▶ ASSIGNMENT: The copy has to match the records word for word and include no pictures.
[[ ENTRIES PROVIDED open ]]
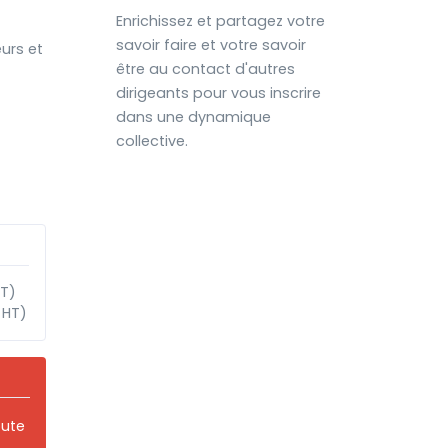
Enrichissez et partagez votre
savoir faire et votre savoir
urs et
être au contact d'autres
dirigeants pour vous inscrire
dans une dynamique
collective.
HT)
 HT)
oute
[[ ENTRIES PROVIDED closed ]]
▶ PROBLEM SOLUTION:
Enrichissez et partagez votre
savoir faire et votre savoir
urs et
être au contact d'autres
dirigeants pour vous inscrire
dans une dynamique
collective.
HT)
 HT)
oute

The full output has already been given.